Trecho apresentado:
※

Contribuir com a sociedade não é simplesmente lecionar. Chegar e dar minha aula de matemática. Se você não contribui com o desenvolvimento global da criança, não vai funcionar. Eu aceitei o compromisso. Eu o quis.
Esta ciência que as pessoas devem ter quando fazer as escolhas de vida. Não adianta reclamar por reclamar ou reclamar e questionar absolutamente tudo. O Governo é vilão? Calma. É um Governo, feito por pessoas, logo, é falho. Não 100%. O Programa de Ensino Integral (PEI) é uma proposta incrível, com muitos aparelhos super eficientes. É perfeito? Longe disso. Mas tem uma parte maravilhosa e essa parte funciona, dá resultados.
O Professor é mal remunerado? É. Muitas pessoas dirão que o salário é bom. Se você olhar para o número bruto, é bom. A questão é que ele é bruto. A maioria dos professores não são concursados. Todos somos servidores, mas um percentual baixo é titular por determinação do próprio Governo. A maior parte dos contratos são por tempo determinado (cerca de 3 anos, ainda estou aprendendo). Há várias categorias, enquadradas por meio de leis, decretos, resoluções etc. Não há recolhimento de FGTS e os impostos de INSS e IRPF são o teto. O Leão devora forte o salário docente, não discriminando se é do setor público ou privado. Tirando os concursados, os professores, em sua grande maioria, não recebem auxílio transporte e alimentação. As escolas têm muitos recursos, mais do que tinham quando eu era criança, nas décadas de 1980-90. Ainda assim, é muito aquém do que é preciso para se educar as crianças. Então, sim, o professor tira do bolso materiais altamente custosos para dar aula. A conta quase não fecha. E as crianças ainda acham que somos ricos e que temos que premiá-los com docinhos por tudo. Eles são crianças, é natural não compreenderem. O paradoxo é uma constante na educação.

※

Tarefa 1: Segundo o trecho sobre a profissão docente, quanto tempo dura, aproximadamente, a maior parte dos contratos dos professores?
Tarefa 2: Dê continuidade ao trecho sobre a profissão docente com um parágrafo, começando logo após a última frase.

※

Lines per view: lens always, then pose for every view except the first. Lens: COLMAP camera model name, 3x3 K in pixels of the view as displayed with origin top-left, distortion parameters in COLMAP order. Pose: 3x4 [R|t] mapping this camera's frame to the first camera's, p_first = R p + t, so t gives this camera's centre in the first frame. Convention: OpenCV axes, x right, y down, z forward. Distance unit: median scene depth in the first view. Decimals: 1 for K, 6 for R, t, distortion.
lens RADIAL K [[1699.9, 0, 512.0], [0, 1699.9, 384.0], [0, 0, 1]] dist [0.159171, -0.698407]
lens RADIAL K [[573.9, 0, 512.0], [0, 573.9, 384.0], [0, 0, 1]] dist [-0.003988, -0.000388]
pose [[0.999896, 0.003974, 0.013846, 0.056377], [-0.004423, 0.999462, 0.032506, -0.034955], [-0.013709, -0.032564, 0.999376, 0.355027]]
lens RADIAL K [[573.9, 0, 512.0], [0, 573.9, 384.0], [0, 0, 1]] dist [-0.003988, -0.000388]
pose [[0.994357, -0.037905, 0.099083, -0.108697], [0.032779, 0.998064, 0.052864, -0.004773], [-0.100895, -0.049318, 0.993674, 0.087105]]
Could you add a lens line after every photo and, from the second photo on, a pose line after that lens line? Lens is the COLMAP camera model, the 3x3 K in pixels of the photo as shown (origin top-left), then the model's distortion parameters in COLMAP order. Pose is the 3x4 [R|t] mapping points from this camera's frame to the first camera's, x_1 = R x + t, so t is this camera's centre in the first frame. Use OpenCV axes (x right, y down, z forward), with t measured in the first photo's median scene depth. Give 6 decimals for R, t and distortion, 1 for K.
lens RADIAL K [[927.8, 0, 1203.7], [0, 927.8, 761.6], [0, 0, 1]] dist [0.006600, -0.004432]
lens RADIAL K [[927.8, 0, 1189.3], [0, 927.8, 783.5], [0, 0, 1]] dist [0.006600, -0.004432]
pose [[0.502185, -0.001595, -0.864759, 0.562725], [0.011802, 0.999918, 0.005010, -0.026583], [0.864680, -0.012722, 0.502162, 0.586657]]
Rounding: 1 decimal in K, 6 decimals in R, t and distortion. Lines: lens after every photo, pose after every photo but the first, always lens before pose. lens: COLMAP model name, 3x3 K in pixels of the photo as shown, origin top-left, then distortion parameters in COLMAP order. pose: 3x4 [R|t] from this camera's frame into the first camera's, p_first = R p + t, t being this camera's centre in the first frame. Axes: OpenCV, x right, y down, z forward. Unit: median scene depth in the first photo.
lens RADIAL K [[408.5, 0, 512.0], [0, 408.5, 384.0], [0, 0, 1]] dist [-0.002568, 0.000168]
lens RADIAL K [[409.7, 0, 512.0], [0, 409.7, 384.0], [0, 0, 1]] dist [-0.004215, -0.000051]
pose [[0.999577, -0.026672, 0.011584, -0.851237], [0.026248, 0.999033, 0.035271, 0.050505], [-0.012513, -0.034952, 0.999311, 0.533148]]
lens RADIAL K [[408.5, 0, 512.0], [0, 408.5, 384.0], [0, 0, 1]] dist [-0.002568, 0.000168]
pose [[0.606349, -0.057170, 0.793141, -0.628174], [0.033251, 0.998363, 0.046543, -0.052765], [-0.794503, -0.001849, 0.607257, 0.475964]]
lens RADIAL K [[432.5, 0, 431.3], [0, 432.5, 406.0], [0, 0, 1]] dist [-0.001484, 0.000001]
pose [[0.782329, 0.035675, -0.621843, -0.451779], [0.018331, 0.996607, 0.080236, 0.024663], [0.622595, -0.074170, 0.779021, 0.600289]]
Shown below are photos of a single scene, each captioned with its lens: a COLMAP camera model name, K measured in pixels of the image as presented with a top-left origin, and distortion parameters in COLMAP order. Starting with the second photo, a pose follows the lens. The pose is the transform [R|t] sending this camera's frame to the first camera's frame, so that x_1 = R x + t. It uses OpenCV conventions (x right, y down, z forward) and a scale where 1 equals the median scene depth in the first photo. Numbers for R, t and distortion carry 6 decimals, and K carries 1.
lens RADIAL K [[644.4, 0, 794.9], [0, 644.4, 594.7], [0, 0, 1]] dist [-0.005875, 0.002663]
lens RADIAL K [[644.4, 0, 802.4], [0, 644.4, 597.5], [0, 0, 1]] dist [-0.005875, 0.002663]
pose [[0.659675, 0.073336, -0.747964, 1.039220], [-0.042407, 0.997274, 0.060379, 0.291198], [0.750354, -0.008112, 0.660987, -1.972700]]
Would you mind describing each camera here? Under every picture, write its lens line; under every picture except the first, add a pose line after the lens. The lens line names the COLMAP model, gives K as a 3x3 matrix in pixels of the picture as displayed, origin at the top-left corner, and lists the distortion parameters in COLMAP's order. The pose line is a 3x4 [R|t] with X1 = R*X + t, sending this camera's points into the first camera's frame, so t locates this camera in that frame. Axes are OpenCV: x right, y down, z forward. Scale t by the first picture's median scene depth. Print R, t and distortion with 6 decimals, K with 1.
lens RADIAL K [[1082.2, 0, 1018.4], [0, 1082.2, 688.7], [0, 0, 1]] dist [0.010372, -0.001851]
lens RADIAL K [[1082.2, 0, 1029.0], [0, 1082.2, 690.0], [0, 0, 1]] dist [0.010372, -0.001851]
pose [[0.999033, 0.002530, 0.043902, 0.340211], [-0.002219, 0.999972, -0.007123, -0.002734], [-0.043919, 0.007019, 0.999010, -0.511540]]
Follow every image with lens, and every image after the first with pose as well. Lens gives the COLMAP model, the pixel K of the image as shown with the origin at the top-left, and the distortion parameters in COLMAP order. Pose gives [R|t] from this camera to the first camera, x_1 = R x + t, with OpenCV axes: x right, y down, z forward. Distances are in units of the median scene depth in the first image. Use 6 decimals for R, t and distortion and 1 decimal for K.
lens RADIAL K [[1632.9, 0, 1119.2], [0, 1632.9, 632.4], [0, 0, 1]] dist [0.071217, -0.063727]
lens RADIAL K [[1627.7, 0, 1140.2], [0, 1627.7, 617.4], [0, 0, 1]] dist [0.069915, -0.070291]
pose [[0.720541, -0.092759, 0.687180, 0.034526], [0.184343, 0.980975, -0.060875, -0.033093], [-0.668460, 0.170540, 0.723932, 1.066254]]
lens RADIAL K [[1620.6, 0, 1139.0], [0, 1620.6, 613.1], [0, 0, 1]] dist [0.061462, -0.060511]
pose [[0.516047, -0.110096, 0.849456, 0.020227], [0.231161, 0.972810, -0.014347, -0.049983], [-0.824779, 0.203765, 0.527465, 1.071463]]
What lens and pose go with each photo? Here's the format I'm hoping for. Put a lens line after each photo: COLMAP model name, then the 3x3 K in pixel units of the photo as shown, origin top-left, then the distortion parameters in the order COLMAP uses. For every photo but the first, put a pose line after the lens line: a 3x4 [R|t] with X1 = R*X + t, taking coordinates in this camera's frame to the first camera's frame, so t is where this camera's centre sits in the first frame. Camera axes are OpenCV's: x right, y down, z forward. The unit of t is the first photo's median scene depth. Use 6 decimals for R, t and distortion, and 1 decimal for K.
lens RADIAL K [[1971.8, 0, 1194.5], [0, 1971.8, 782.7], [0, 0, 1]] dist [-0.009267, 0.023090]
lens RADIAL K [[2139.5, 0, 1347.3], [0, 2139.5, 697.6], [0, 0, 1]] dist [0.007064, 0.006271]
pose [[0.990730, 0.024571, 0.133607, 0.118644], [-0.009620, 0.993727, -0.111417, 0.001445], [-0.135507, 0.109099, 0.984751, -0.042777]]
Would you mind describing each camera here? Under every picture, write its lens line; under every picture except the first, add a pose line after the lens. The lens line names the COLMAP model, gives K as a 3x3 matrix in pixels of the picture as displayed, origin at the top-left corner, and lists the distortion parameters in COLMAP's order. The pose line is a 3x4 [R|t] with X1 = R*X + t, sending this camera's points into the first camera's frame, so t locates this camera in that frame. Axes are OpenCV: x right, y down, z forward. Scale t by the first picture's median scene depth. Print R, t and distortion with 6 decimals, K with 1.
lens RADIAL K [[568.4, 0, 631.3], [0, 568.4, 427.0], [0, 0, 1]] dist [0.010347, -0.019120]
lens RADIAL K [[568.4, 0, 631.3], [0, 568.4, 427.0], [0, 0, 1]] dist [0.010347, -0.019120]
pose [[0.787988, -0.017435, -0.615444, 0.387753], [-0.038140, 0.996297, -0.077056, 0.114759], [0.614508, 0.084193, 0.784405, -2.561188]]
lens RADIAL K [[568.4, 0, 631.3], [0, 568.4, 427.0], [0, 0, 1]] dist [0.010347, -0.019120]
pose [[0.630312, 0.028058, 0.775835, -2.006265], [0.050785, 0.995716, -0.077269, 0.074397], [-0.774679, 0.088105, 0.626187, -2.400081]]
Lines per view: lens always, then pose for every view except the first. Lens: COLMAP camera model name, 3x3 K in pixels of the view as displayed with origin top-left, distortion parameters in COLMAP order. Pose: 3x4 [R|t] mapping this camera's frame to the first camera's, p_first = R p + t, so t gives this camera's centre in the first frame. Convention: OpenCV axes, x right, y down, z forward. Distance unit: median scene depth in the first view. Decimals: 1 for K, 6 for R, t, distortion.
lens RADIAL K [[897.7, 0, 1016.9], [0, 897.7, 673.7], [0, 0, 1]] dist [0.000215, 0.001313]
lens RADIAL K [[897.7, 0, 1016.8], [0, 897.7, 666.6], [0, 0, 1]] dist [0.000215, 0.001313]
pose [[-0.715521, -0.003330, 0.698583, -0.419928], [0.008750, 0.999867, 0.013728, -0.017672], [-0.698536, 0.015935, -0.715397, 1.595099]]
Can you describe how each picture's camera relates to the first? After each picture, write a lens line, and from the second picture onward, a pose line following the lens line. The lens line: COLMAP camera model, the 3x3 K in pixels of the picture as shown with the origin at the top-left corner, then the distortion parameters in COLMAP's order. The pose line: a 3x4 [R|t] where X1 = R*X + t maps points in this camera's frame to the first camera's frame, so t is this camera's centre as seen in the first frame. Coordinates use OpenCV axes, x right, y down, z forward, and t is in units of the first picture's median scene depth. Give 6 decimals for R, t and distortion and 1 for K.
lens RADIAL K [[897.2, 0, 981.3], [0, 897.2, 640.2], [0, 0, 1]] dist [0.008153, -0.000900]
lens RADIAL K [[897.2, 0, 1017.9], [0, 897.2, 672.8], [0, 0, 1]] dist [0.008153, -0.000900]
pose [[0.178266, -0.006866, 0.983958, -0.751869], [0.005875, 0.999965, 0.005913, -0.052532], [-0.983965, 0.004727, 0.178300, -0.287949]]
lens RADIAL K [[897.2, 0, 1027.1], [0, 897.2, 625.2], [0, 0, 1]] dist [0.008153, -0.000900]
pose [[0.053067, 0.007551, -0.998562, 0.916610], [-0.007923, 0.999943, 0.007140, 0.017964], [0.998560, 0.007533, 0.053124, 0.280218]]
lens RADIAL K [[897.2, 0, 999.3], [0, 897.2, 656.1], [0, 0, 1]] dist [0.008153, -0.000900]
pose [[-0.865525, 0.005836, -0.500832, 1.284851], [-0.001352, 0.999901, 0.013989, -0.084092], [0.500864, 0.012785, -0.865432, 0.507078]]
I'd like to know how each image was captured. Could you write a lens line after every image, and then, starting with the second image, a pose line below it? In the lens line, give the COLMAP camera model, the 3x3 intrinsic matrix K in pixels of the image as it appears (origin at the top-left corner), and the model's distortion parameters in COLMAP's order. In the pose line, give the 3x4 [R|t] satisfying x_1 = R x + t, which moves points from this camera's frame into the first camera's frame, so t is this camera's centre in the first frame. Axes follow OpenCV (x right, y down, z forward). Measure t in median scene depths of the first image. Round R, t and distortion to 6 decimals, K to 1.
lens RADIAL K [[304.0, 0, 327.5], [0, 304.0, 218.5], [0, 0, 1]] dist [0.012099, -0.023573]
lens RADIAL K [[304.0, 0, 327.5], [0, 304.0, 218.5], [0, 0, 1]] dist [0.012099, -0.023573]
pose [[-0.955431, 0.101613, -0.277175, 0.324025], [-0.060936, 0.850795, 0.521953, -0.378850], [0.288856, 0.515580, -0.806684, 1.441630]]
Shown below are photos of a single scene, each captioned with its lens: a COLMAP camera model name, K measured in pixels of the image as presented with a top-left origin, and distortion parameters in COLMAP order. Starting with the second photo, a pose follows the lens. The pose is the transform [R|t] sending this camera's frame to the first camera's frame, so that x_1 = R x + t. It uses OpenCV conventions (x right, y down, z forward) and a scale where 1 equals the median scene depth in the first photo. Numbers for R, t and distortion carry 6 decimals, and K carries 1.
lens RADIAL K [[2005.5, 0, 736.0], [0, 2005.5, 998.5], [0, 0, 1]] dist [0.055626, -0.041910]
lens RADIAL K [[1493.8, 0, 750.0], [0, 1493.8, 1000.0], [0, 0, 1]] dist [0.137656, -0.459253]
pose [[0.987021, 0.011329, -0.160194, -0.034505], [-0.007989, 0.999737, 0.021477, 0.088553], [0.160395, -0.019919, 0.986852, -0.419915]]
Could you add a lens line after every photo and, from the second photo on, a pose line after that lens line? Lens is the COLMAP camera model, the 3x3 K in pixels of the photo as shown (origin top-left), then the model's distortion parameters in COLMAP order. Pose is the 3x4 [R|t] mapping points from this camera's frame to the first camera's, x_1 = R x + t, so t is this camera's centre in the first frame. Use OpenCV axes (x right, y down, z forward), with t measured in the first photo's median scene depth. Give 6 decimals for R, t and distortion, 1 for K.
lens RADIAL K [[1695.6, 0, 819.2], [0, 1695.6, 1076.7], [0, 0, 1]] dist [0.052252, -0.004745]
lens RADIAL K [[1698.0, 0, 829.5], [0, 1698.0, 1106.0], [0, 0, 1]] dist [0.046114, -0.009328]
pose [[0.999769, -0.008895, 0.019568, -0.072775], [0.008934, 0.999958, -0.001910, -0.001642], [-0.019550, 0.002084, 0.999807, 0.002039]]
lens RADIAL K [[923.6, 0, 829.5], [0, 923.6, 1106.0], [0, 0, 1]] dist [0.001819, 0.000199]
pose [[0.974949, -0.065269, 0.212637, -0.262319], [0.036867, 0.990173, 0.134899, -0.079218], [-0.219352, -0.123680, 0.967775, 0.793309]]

※

Resultado do exercício 1: Cerca de 3 anos.

Resultado do exercício 2:
Com tudo isso que foi explanado, respondo àqueles que ainda insistem em me questionar sobre a minha escolha. Foi minha escolha, mesmo sabendo que haveria problemas. Não escolho algo por ser fácil ou difícil. Certamente escolho algo sabendo o máximo possível sobre as vantagens e dificuldades, aceitando o desafio imposto. É mínimo que uma pessoa deve fazer diante dos caminhos que a vida nos coloca para escolher.